Demikian hadits-hadits dan masih banyak lagi lainnya yang
menerangkan fadhiilah, manfaat dan kebaikan membaca sholawat, yang segala
manfaat itu kembali kepada dan dirasakan oleh si pembaca sholawat, berguna bagi
keluarga dan bagi tetangganya, bagi masyarakat bangsa dan negaranya, bahkan
bagi makhluq pada umumnya. Manfaat dalam urusan agama, dalam kepentingan
dunia dan kepentingan di akhirat. Manfaat lahiriyah dan batiniyah. Yang
demikian itu harus kita sadari betapa agungnya fadhol dan rahmat kasih sayang
Alloh SWT. kepada kita manusia hamba-Nya, yang dilewatkan Junjungan kita
Kanjeng Nabi Besar Muhammad SAW. Rahmat bagi seluruh umat manusia bahkan rahmat
bagi seluruh alamin.

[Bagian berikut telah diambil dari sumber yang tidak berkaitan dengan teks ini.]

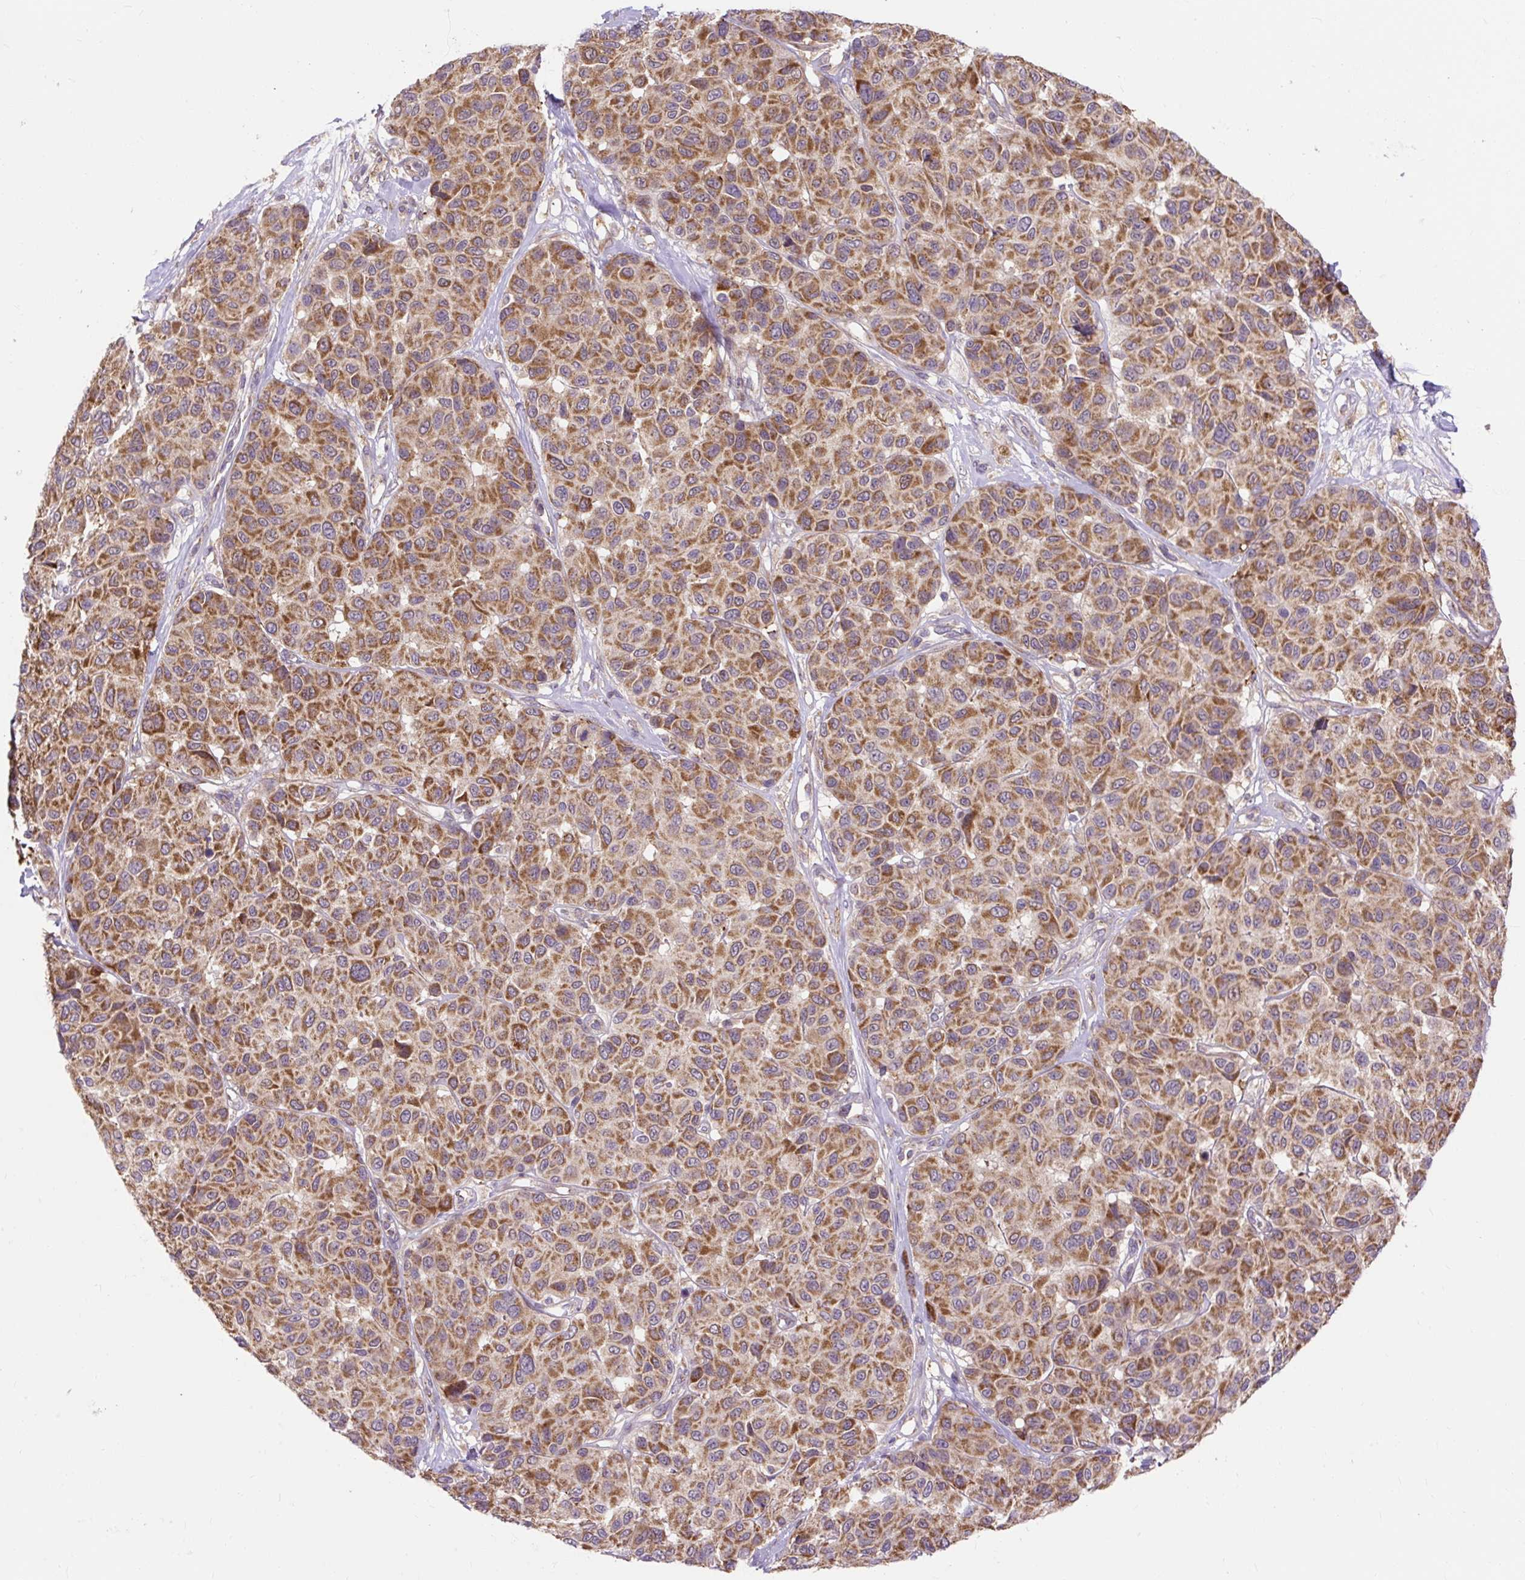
{"staining": {"intensity": "moderate", "quantity": ">75%", "location": "cytoplasmic/membranous"}, "tissue": "melanoma", "cell_type": "Tumor cells", "image_type": "cancer", "snomed": [{"axis": "morphology", "description": "Malignant melanoma, NOS"}, {"axis": "topography", "description": "Skin"}], "caption": "A brown stain highlights moderate cytoplasmic/membranous staining of a protein in malignant melanoma tumor cells.", "gene": "TRIAP1", "patient": {"sex": "female", "age": 66}}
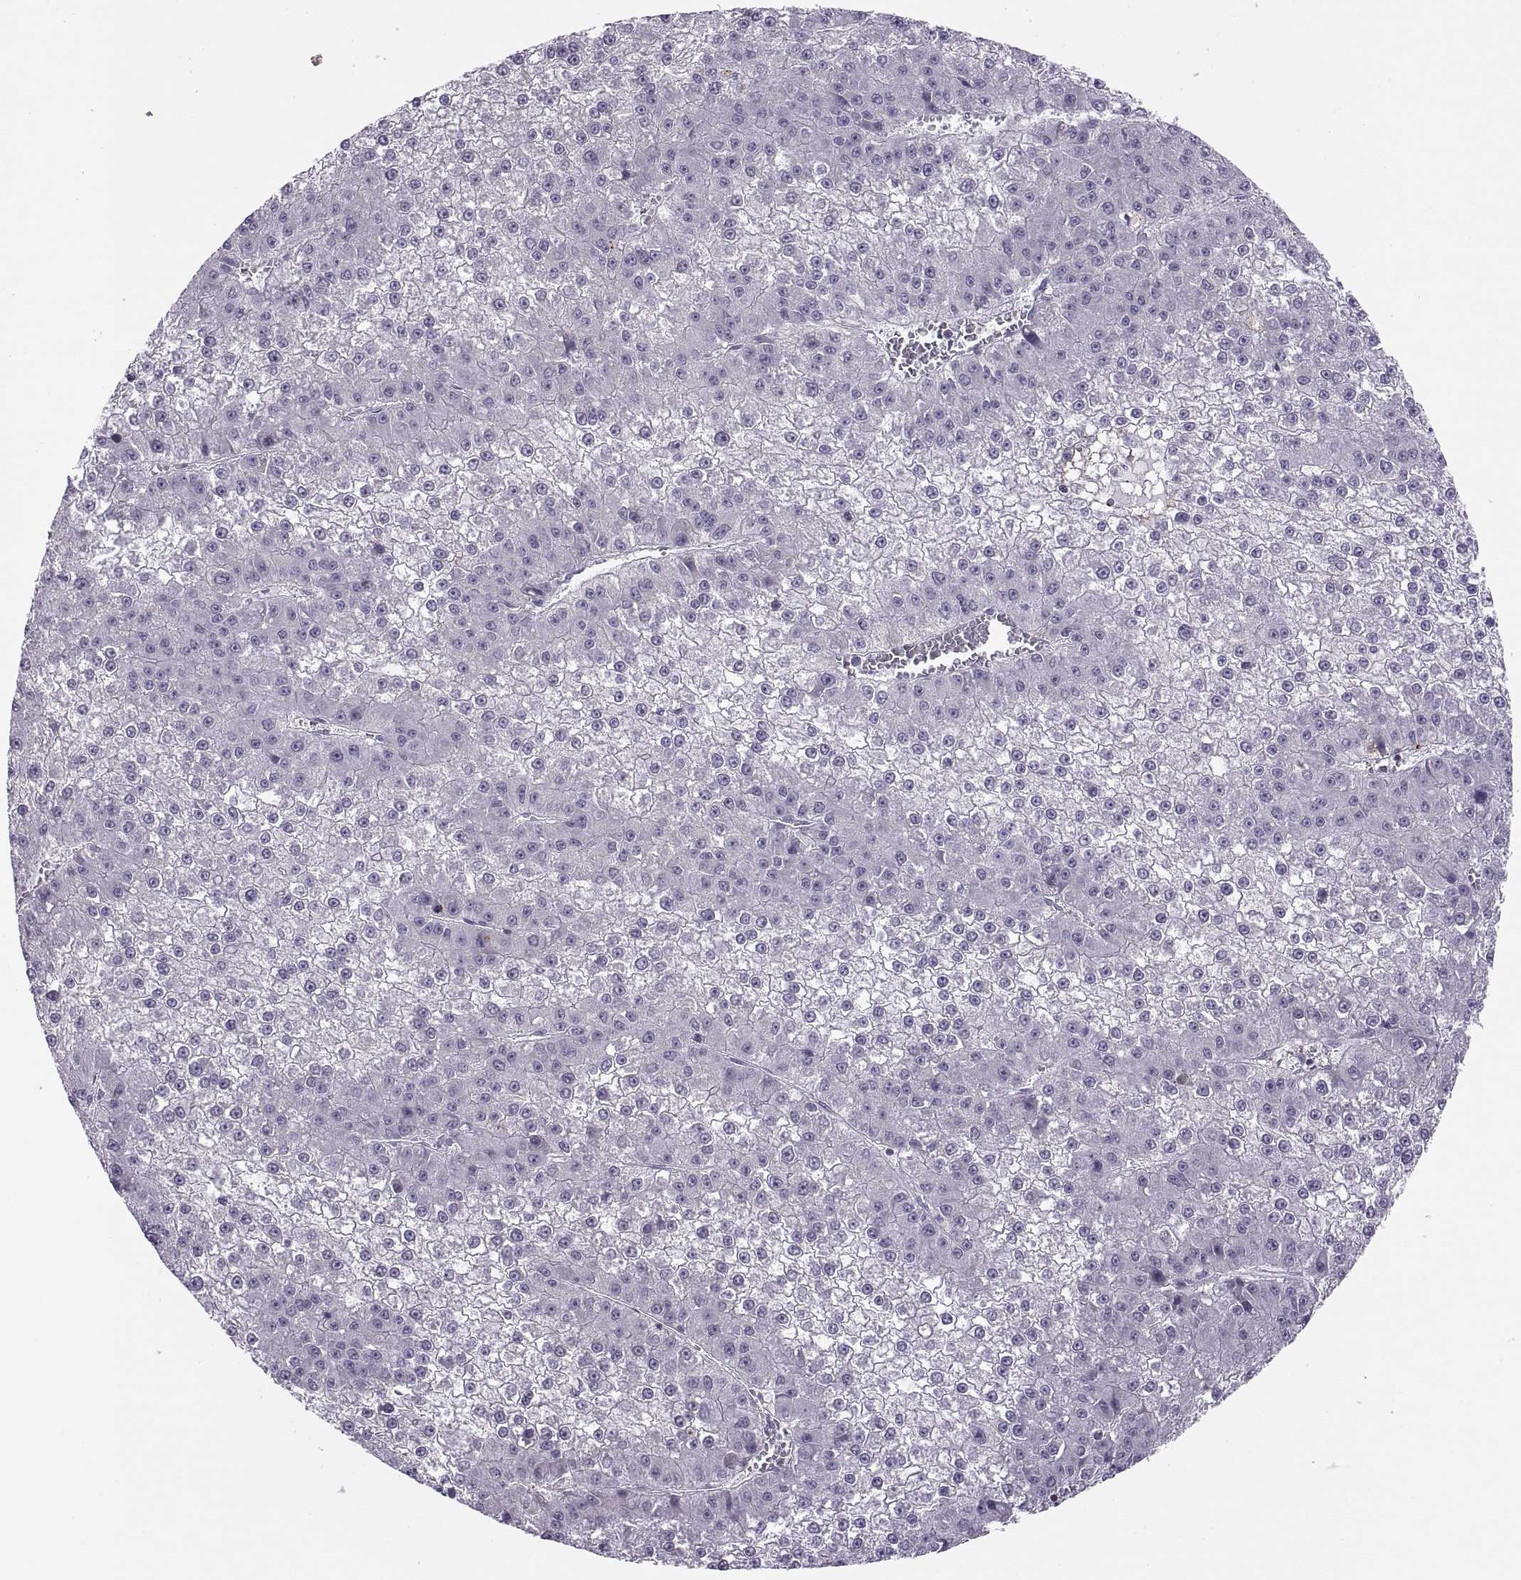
{"staining": {"intensity": "negative", "quantity": "none", "location": "none"}, "tissue": "liver cancer", "cell_type": "Tumor cells", "image_type": "cancer", "snomed": [{"axis": "morphology", "description": "Carcinoma, Hepatocellular, NOS"}, {"axis": "topography", "description": "Liver"}], "caption": "DAB immunohistochemical staining of liver cancer shows no significant positivity in tumor cells.", "gene": "TTC21A", "patient": {"sex": "female", "age": 73}}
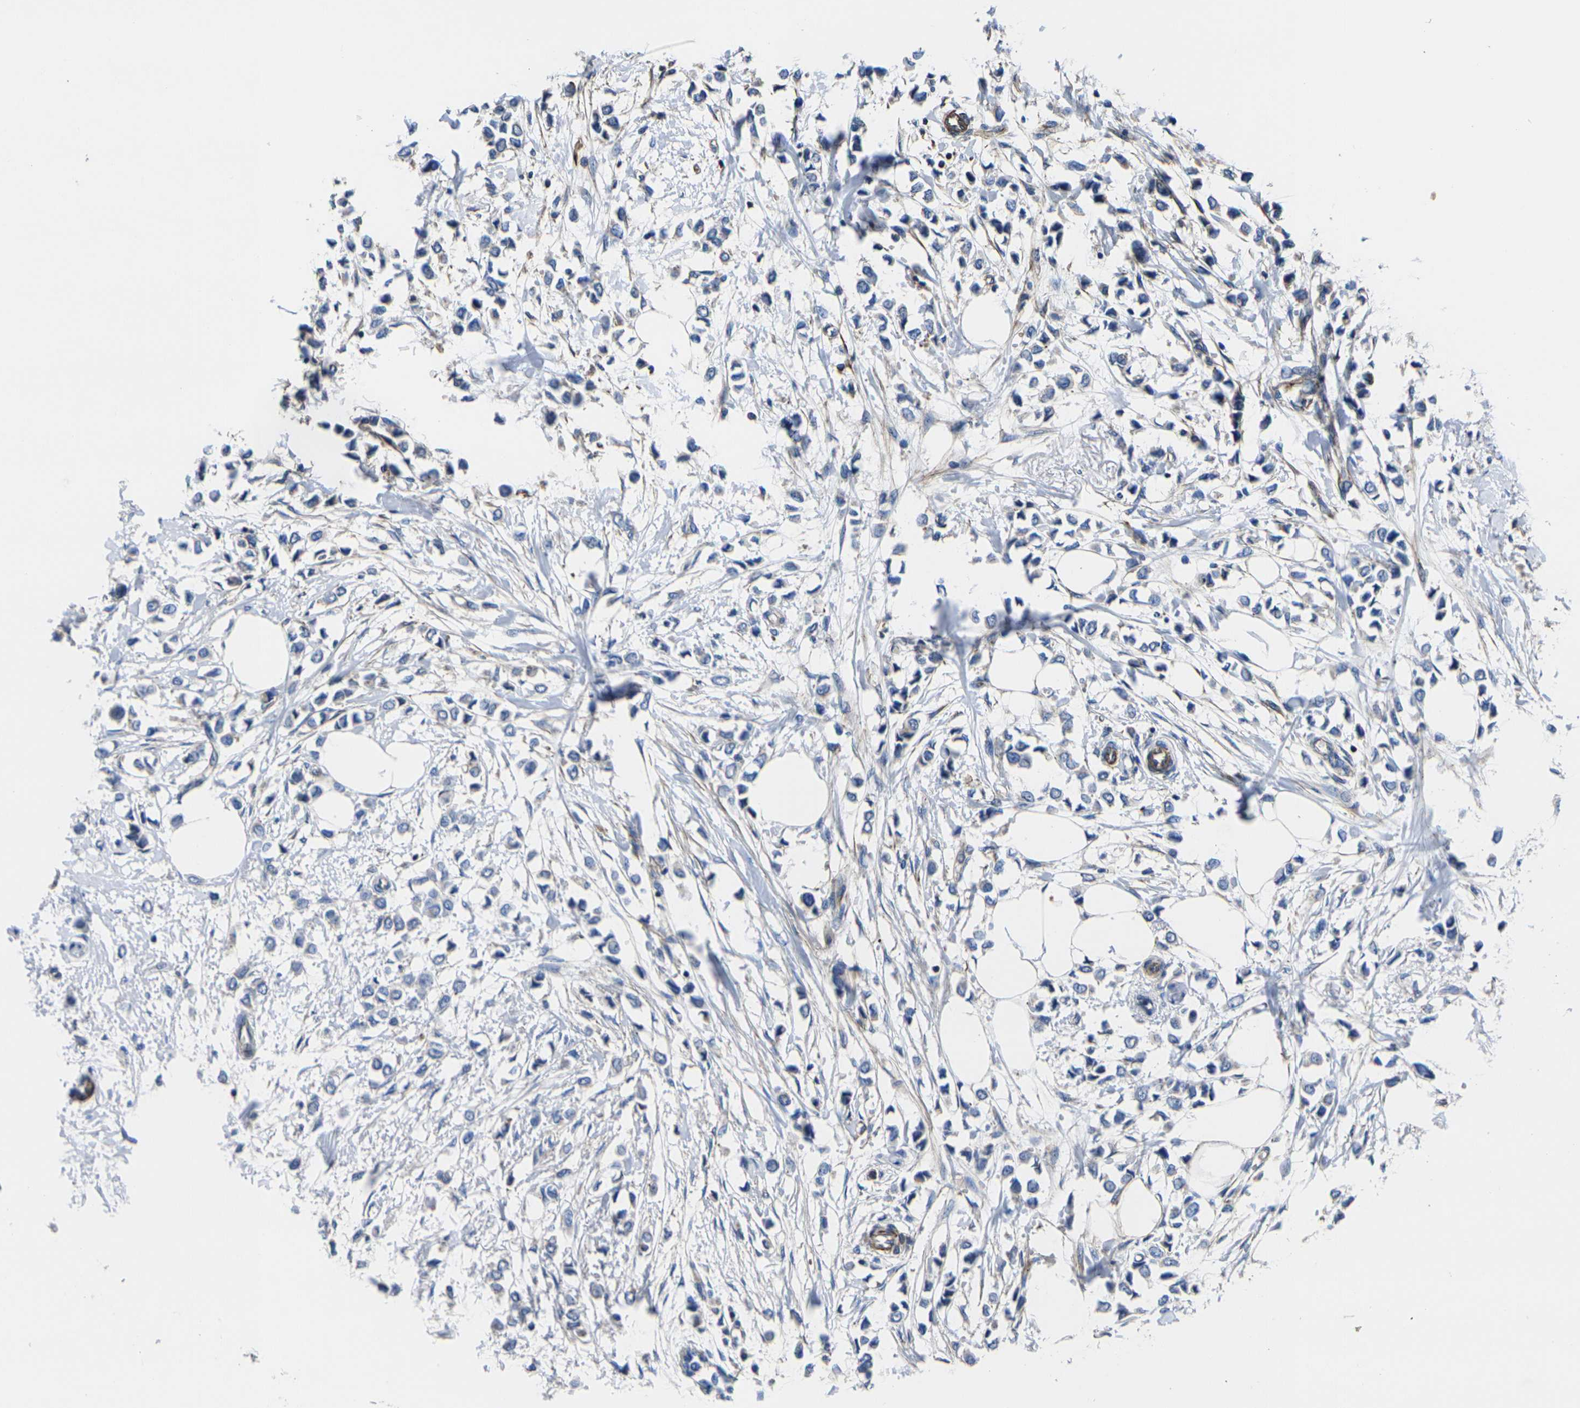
{"staining": {"intensity": "negative", "quantity": "none", "location": "none"}, "tissue": "breast cancer", "cell_type": "Tumor cells", "image_type": "cancer", "snomed": [{"axis": "morphology", "description": "Lobular carcinoma"}, {"axis": "topography", "description": "Breast"}], "caption": "IHC micrograph of breast cancer stained for a protein (brown), which exhibits no positivity in tumor cells. (Brightfield microscopy of DAB immunohistochemistry (IHC) at high magnification).", "gene": "GPR4", "patient": {"sex": "female", "age": 51}}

Firman Alloh SWT :
وَمَا أَرْسَلْنَاكَ إِلاَّ رَحْمَةً
لِلْعَالَمِيْنَ (21- الأَنْبِيَاء : 107)
“Dan tiada aku mengutus
Engkau (Muhammad SAW), melainkan sebagai rahmat – kasih sayang - bagi
seluruh alam” (al-Anbiyaa:107).
Betapa
luhur dan agungnya derajat dan kemulyaan Junjungan kita Kanjeng Nabi Besar
Muhammad SAW, di sisi Alloh SWT !. Manusia Agung
satu-satunya di dunia yang memegang hak wewenang, memberi syafa’at pertolongan
baik di dunia lebih-lebih di akhirat kelak. Pemimpin dunia yang menyelamatkan
manusia dari kesengsaraan dan kehancuran, yang mengangkat kita dari jurang
kehinaan, yang membawa dan menuntun kita melalui jalan keselamatan menuju kota
kebahagiaan, yang melindungi kita dari angkara murkanya perselisihan dan
permusuhan.
Beliau Shollallohu
‘Alaihi Wassalam telah mengorbankan kehidupan pribadi dan keluarga-Nya serta
sahabat-sahabat-Nya demi untuk keselamatan dan kebahagiaan umat, kebahagiaan
lahir batin, materiil dan spirituil, di dunia dan di akhirat. Walhasil kita
tidak mampu menyusun kata-kata untuk menguraikan betapa agung dan luhurnya budi
dan jasa Beliau Rosululloh SAW kepada kita para umat, bahkan kepada sekalian
makhluq pada umumnya. Jasa dan budi nurani yang meliputi jasadan wa ruuhan,
syar’an wa haqiiqotan. Tinggal sampai sejauh mana tanggapan kita para umat.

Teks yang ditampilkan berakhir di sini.